La présidence de la République démocratique du Congo a franchi un seuil historique dans ses dépenses : 2.839,2 milliards de CDF, soit près de 996 millions de dollars américains, ont été engagés au 29 septembre 2025, selon le Plan d’engagement budgétaire (PEB) du 4ᵉ trimestre 2025 publié par le ministère du Budget.
Ce montant, colossal et inédit, frôle la barre symbolique d’un milliard de dollars, un plafond jamais atteint depuis l’arrivée au pouvoir du président Félix Antoine Tshisekedi.
Un dépassement budgétaire massif et généralisé
Alors que les crédits annuels alloués à la présidence pour 2025 étaient fixés à 864,7 milliards de CDF, soit 416 millions USD, l’exécution dépasse déjà de plus du double les prévisions initiales.
Une analyse détaillée des lignes de dépenses révèle que toutes les rubriques du cabinet du Chef de l’État sont en dépassement budgétaire, sans exception.
Postes de dépenses les plus marquants :
- Dépenses du personnel : 493 milliards CDF
- Fonctionnement général de la présidence : (montant mentionné comme en dépassement mais non précisé dans la source)
- Autres rubriques stratégiques : toutes au-delà des enveloppes autorisées.
Autrement dit, aucun mécanisme de contrôle budgétaire n’a été en mesure de contenir l’explosion des dépenses au sein de l’institution présidentielle.
Un signal d’alerte budgétaire et politique
Ce niveau de dépenses soulève des interrogations majeures :
- Quelle est la nature exacte des engagements ayant généré une telle facture ?
- Comment expliquer un dépassement supérieur à 580 millions USD par rapport au budget voté ?
- Le Parlement a-t-il été saisi pour réajuster les crédits comme l’exige la loi sur les finances publiques ?
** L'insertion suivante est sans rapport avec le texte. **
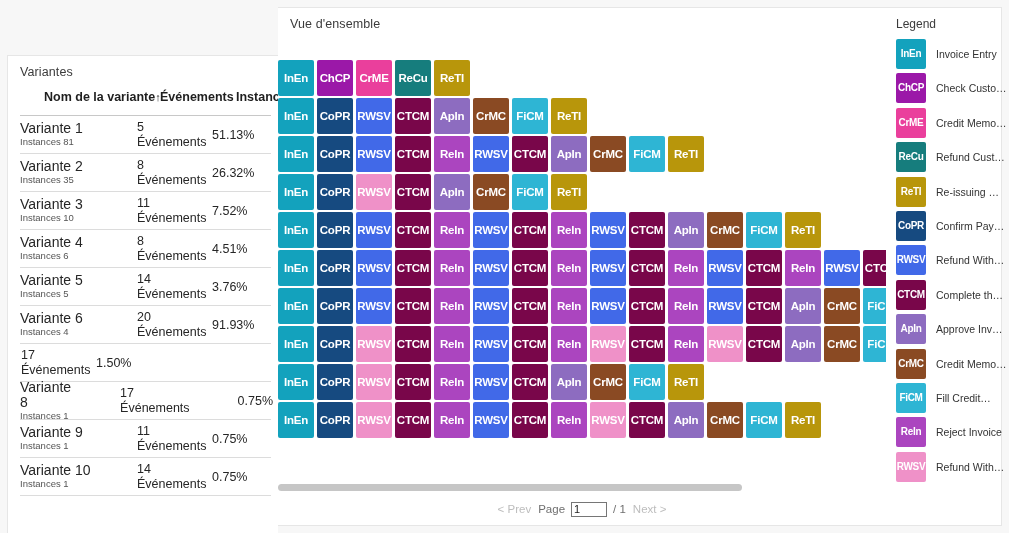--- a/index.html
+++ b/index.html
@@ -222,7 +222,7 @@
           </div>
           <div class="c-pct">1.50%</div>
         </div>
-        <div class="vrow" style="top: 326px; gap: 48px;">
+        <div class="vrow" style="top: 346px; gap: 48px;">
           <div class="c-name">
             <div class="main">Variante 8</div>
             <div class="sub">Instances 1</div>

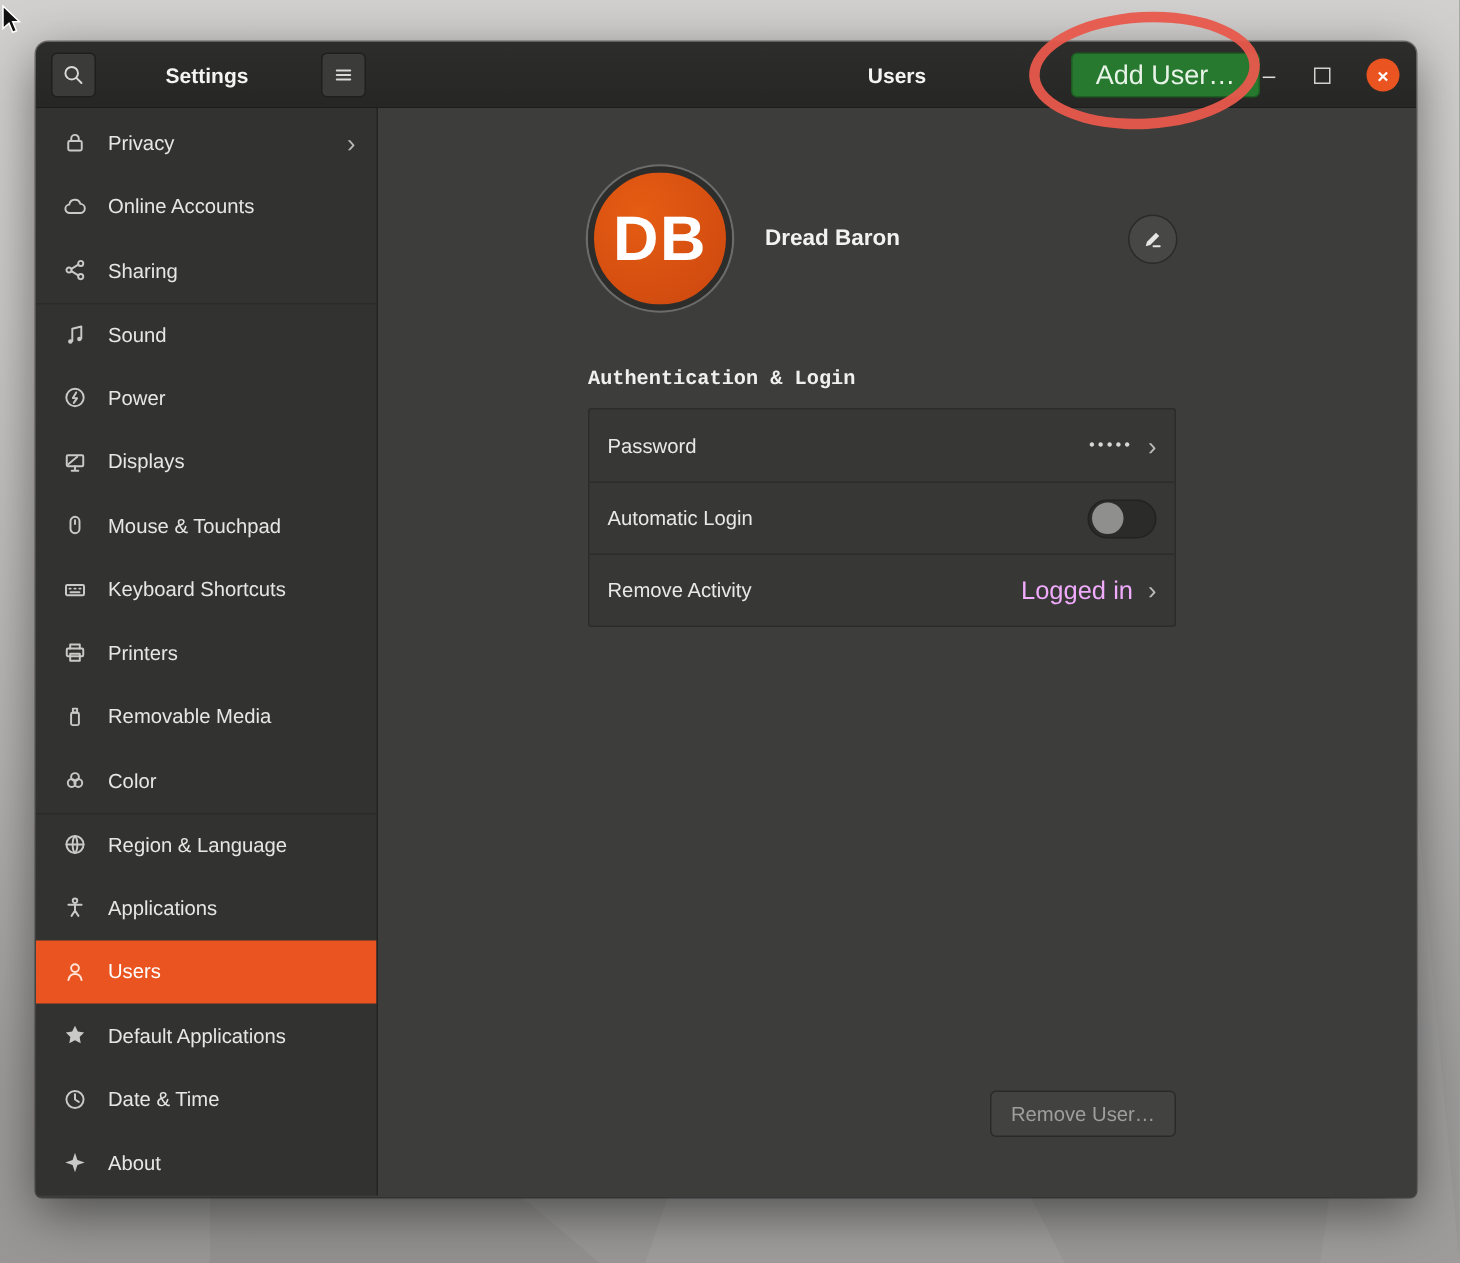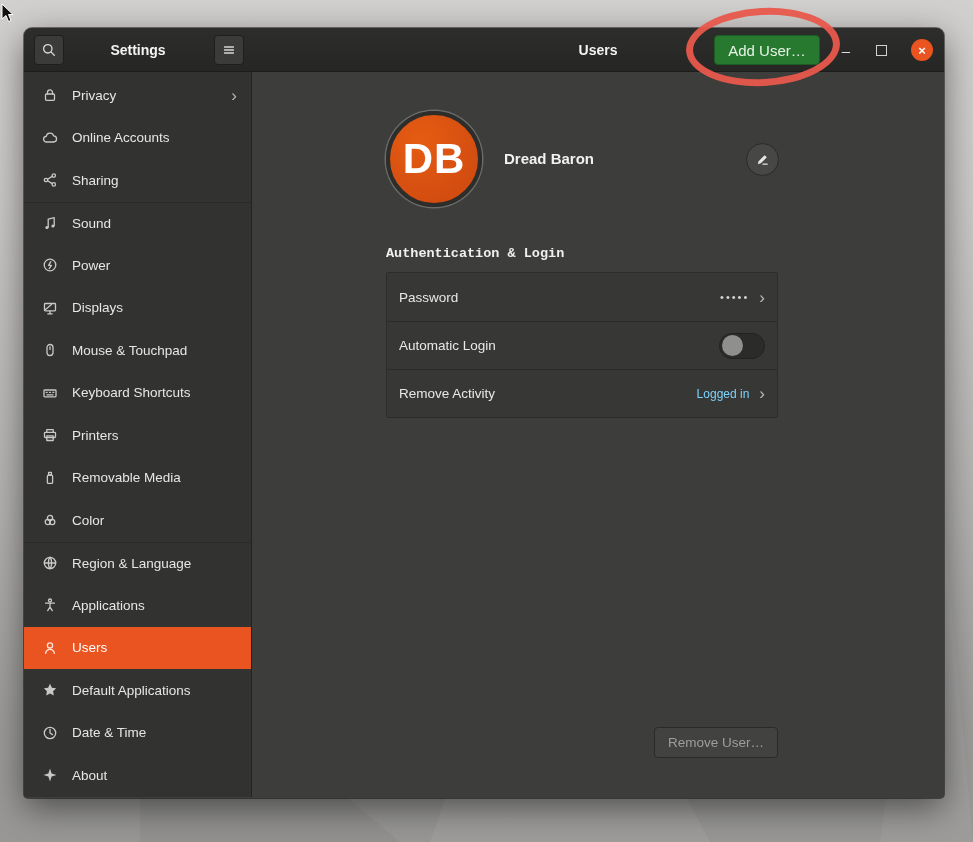--- a/index.html
+++ b/index.html
@@ -34,9 +34,9 @@
     line-height:44px; text-align:center; color:#f4f4f2; font-weight:bold; font-size:14px; }
   .page-title { position:absolute; left:228px; top:0; width:692px; height:44px;
     line-height:44px; text-align:center; color:#f4f4f2; font-weight:bold; font-size:14px; }
-  .add-user { position:absolute; left:690px; top:7px; width:106px; height:30px;
+  .add-user { position:absolute; left:690px; top:7px; width:126px; height:30px;
     background:#26792e; border:1px solid #1d5c23; border-radius:4px;
-    color:#e8f3e8; font-size:15px; display:flex; align-items:center; justify-content:center; }
+    color:#e8f3e8; font-size:18px; display:flex; align-items:center; justify-content:center; }
   .win-min { position:absolute; left:812px; top:0; width:20px; height:44px;
     color:#dcdcda; font-size:15px; display:flex; align-items:center; justify-content:center; }
   .win-max { position:absolute; left:852px; top:17px; width:11px; height:11px;

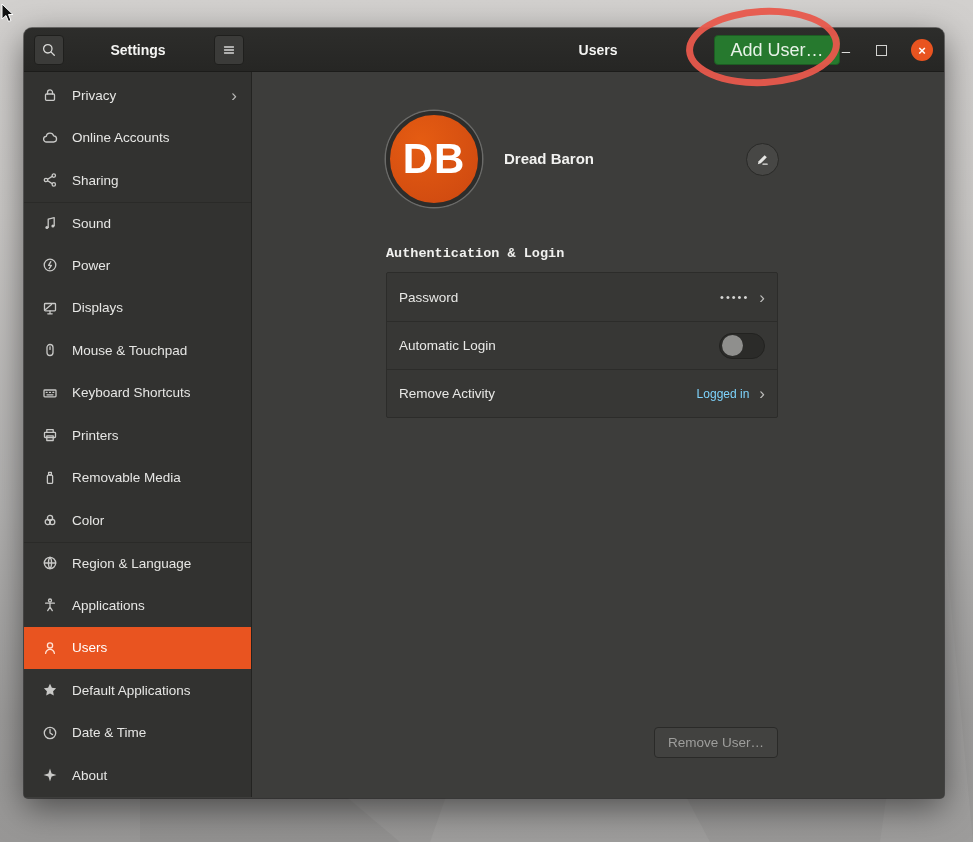--- a/index.html
+++ b/index.html
@@ -59,7 +59,7 @@
   .side-chevron { color:#b8b8b6; font-size:17px; line-height:1; }
 
   .content { position:relative; flex:1; background:#3d3d3b; }
-  .col { position:absolute; left:134px; top:0; width:392px; height:100%; }
+  .col { position:absolute; left:140px; top:0; width:392px; height:100%; }
 
   .avatar { position:absolute; left:0; top:39px; width:96px; height:96px; border-radius:50%;
     background:radial-gradient(circle at 35% 30%, #e55c12, #cc4710);

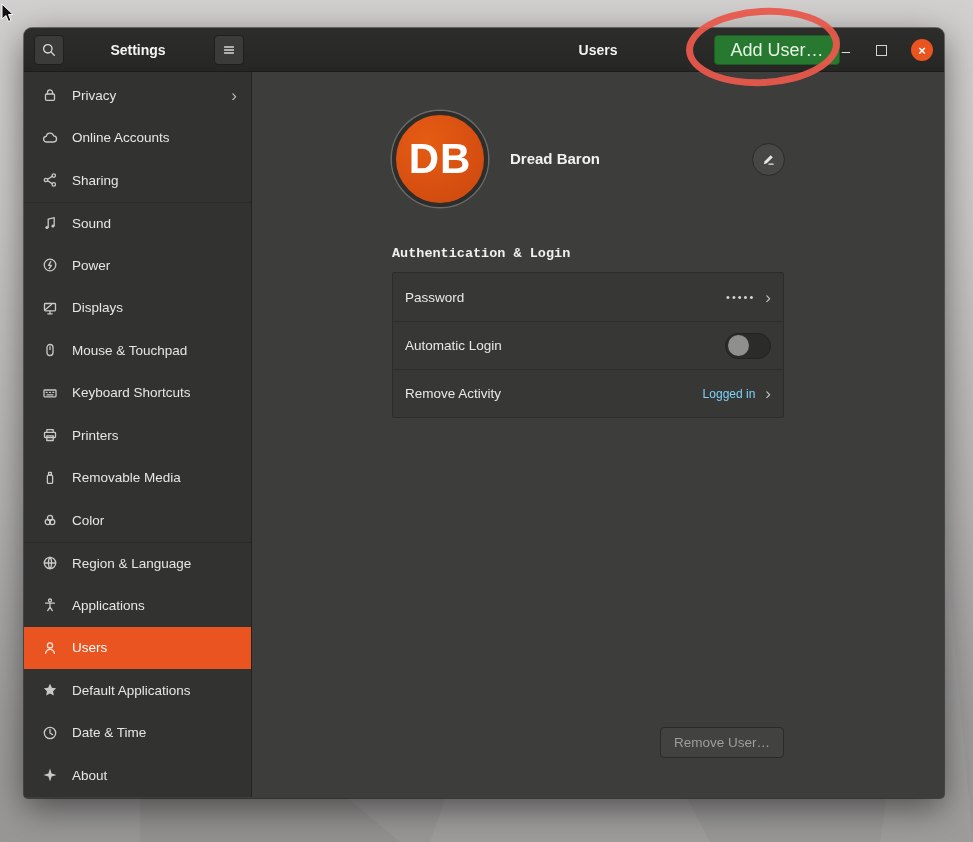--- a/index.html
+++ b/index.html
@@ -80,7 +80,7 @@
     font-size:13.5px; color:#e8e8e6; }
   .row + .row { border-top:1px solid #2c2c2a; }
   .row .rlabel { flex:1; }
-  .rvalue { color:#7dd3fc; font-size:12px; margin-right:10px; }
+  .rvalue { color:#f0abfc; font-size:17px; margin-right:10px; }
   .rvalue.dots { color:#d6d6d4; font-size:11px; letter-spacing:2px; }
   .rchevron { color:#bcbcba; font-size:17px; line-height:1; }
 

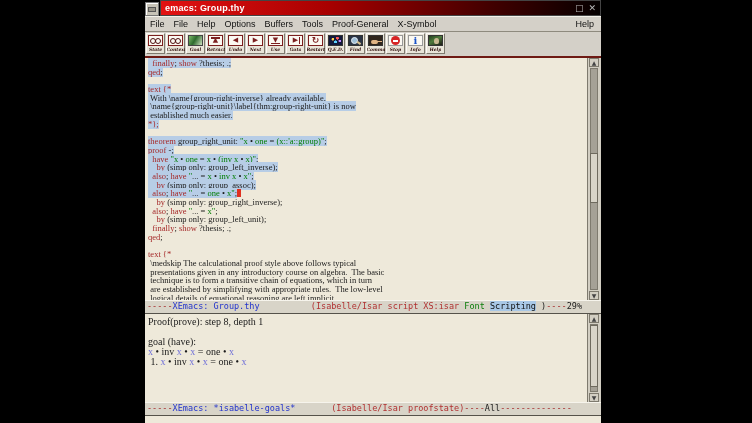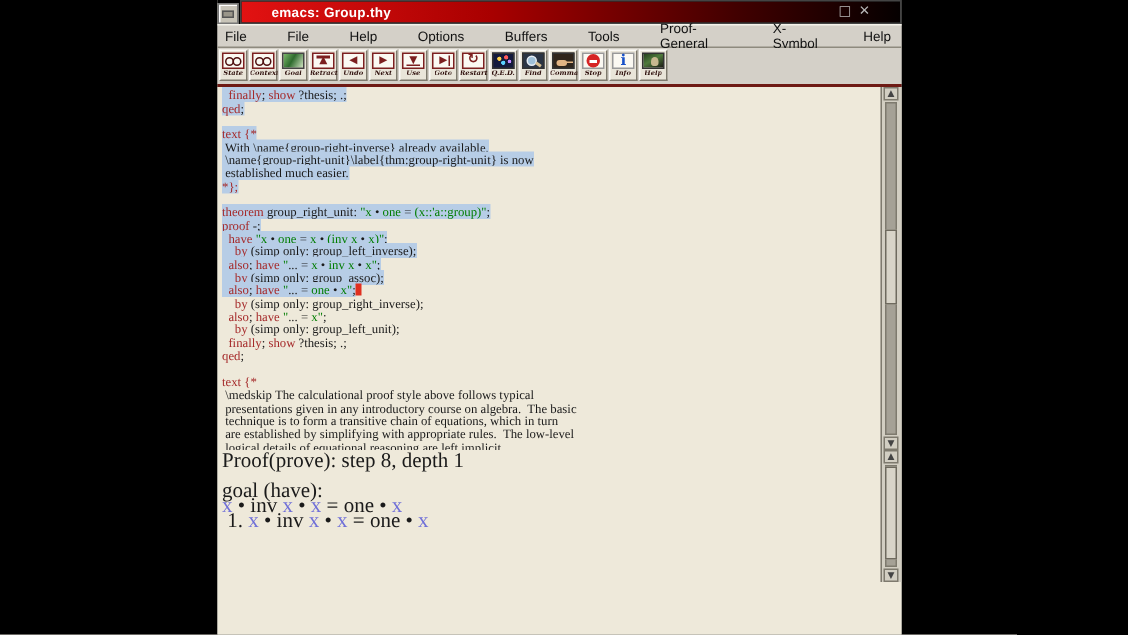--- a/index.html
+++ b/index.html
@@ -14,7 +14,7 @@
            border:1px solid #777;box-shadow:inset 1px 1px 0 #fff;position:relative}
   .sysicon::after{content:"";position:absolute;left:2px;top:4px;right:2px;height:3px;
            background:#9a968a;border:1px solid #555}
-  .titlebar-red{flex:1;display:flex;align-items:center;padding:0 20px;
+  .titlebar-red{flex:1;display:flex;align-items:center;padding:0 4px;
            background:linear-gradient(90deg,#e21212 0%,#a80000 38%,#420000 75%,#050000 100%);
            border:1px solid #444}
   .title-text{color:#fff;font:bold 9px "Liberation Sans",sans-serif;letter-spacing:.2px}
Dans un contexte économique marqué par une inflation persistante, une pression sur les réserves de change et une difficulté à financer certains secteurs sociaux essentiels, cette situation risque d’alimenter un débat politique explosif.
Un précédent sans équivalent depuis 2019
Depuis l’investiture de Félix Tshisekedi, jamais le budget de la présidence n’avait atteint un tel niveau d’exécution. Les observateurs y voient :
- soit une hyper-centralisation des dépenses publiques,
- soit une hausse non maîtrisée des charges du cabinet,
- soit un manque de discipline budgétaire aggravé.
Quoi qu’il en soit, la publication du PEB du 4ᵉ trimestre 2025 place désormais la présidence au cœur des questionnements sur la gouvernance financière de l’État.